--- START ---

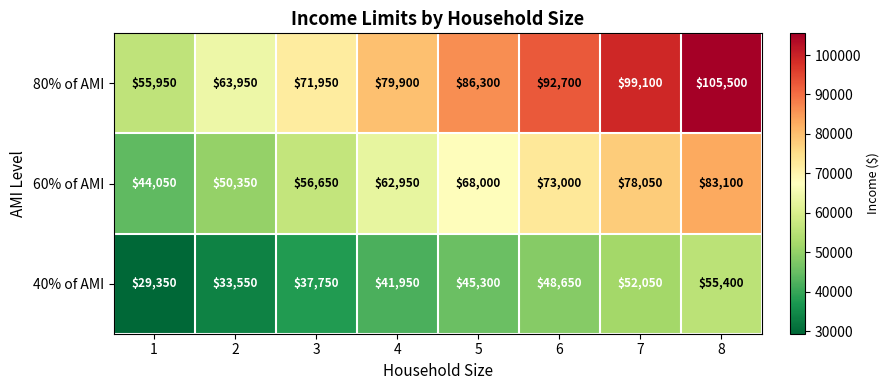

Reading left to right, extract all data points from this chart.

80% of AMI: 1=55950	2=63950	3=71950	4=79900	5=86300	6=92700	7=99100	8=105500
60% of AMI: 1=44050	2=50350	3=56650	4=62950	5=68000	6=73000	7=78050	8=83100
40% of AMI: 1=29350	2=33550	3=37750	4=41950	5=45300	6=48650	7=52050	8=55400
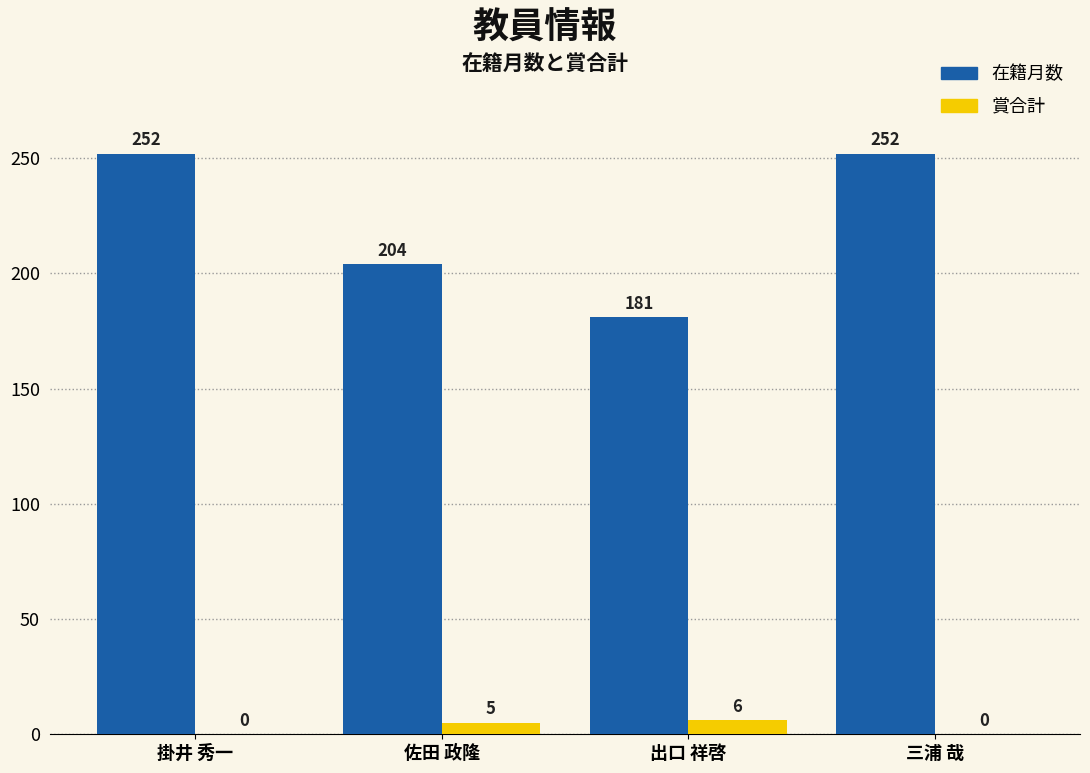

How many series are shown in this chart?

2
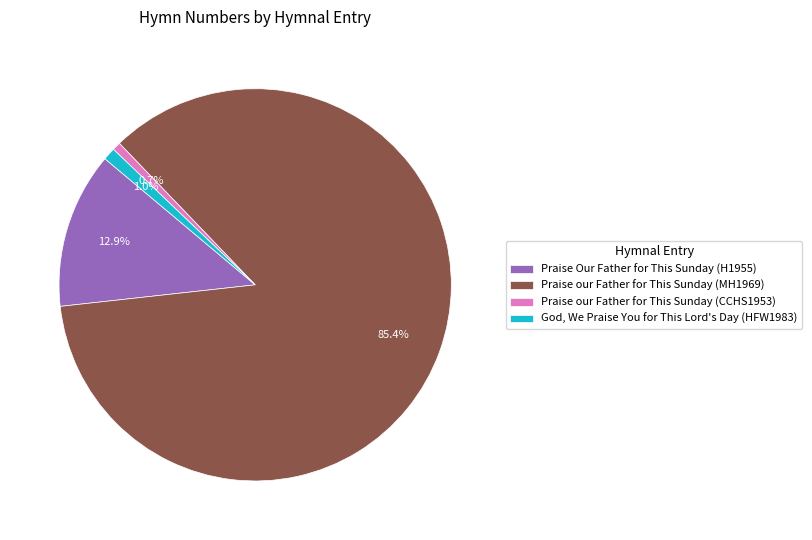

What is the majority slice?

Praise our Father for This Sunday (MH1969)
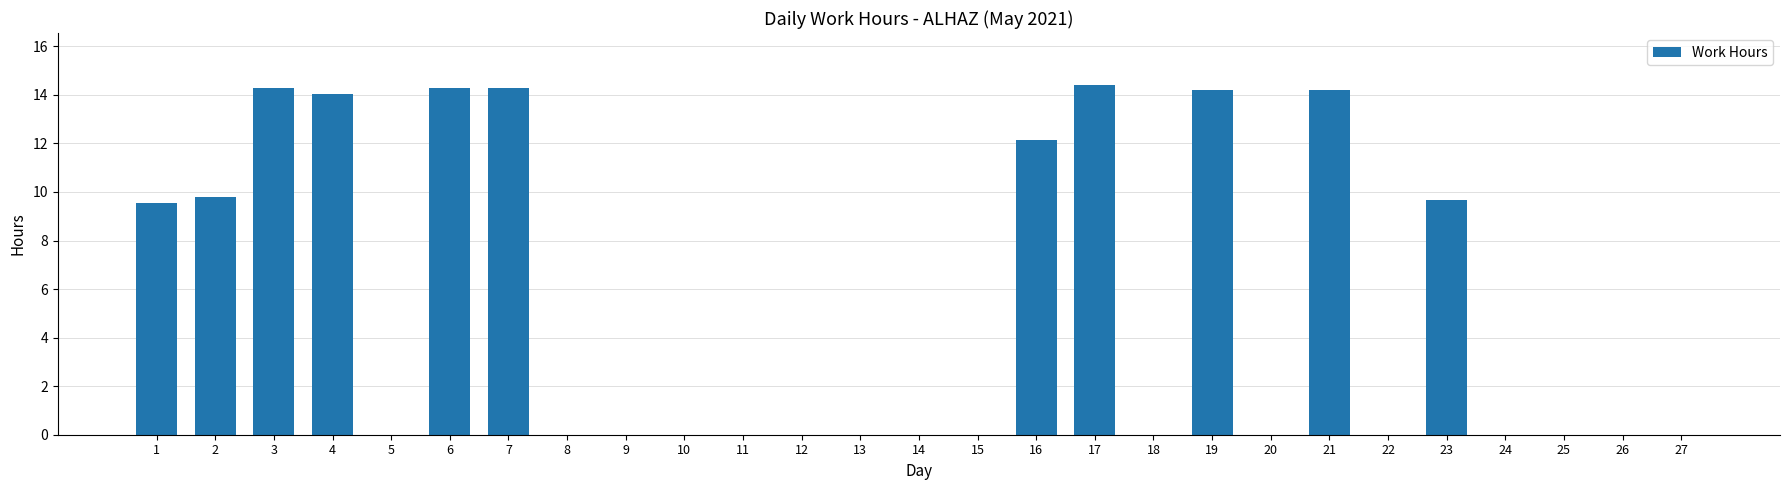

Where is the data nearest to the value 7?

1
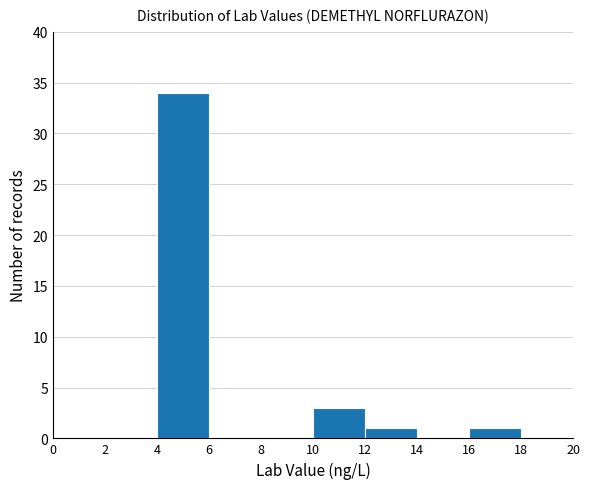

Over which range of the x-axis is the bar tallest?

4 to 6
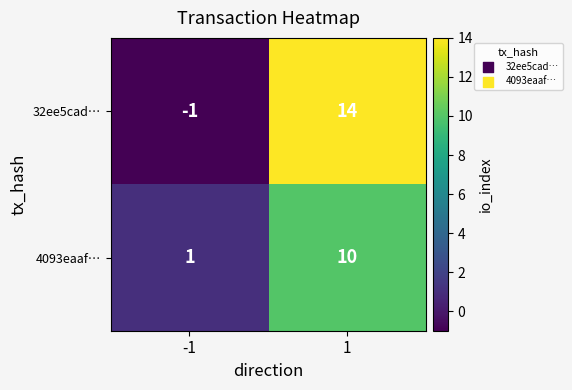

Is it true that 4093eaaf… equals 2 at -1?

False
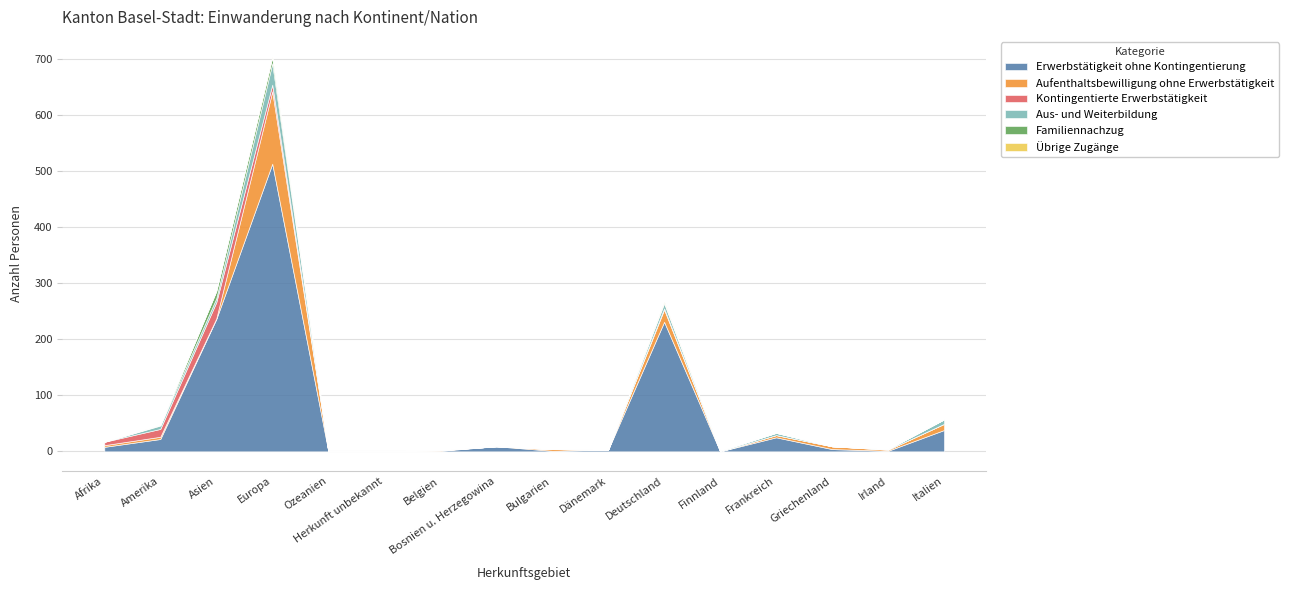

True or false: Übrige Zugänge and Familiennachzug cross at least once.

False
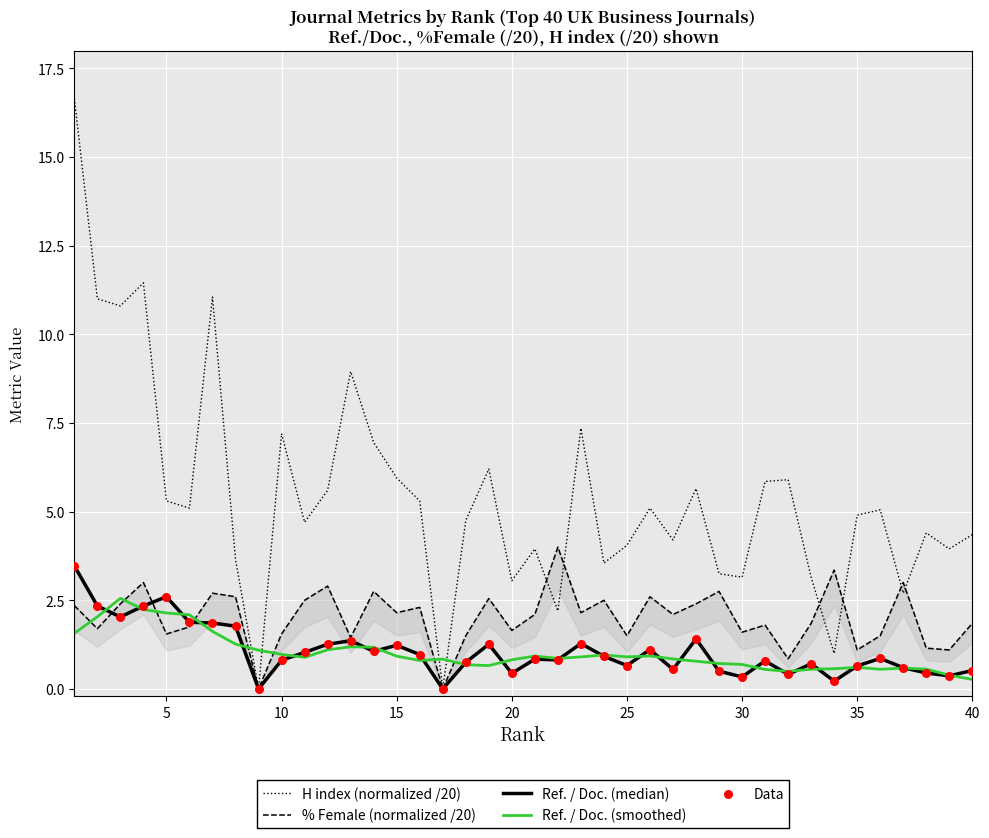

Which series reaches the minimum Y coordinate?

H index (normalized /20)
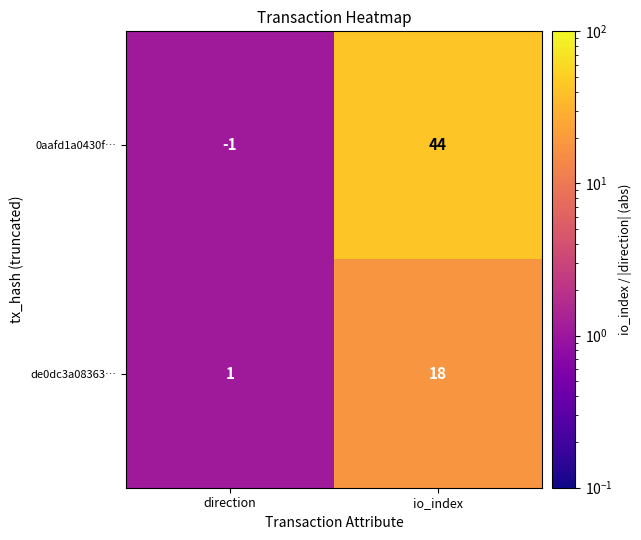

How many distinct data groups are displayed?

2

--- END ---

= Task to carry out =
Can you copy all of the data above line for line, leaving out the pictures?

= Completed exercise =
Reading left to right, extract all data points from this chart.

80% of AMI: 1=55950	2=63950	3=71950	4=79900	5=86300	6=92700	7=99100	8=105500
60% of AMI: 1=44050	2=50350	3=56650	4=62950	5=68000	6=73000	7=78050	8=83100
40% of AMI: 1=29350	2=33550	3=37750	4=41950	5=45300	6=48650	7=52050	8=55400

How many series are shown in this chart?

2

What is the majority slice?

Praise our Father for This Sunday (MH1969)

Where is the data nearest to the value 7?

1

Over which range of the x-axis is the bar tallest?

4 to 6

Is it true that 4093eaaf… equals 2 at -1?

False

True or false: Übrige Zugänge and Familiennachzug cross at least once.

False

Which series reaches the minimum Y coordinate?

H index (normalized /20)

How many distinct data groups are displayed?

2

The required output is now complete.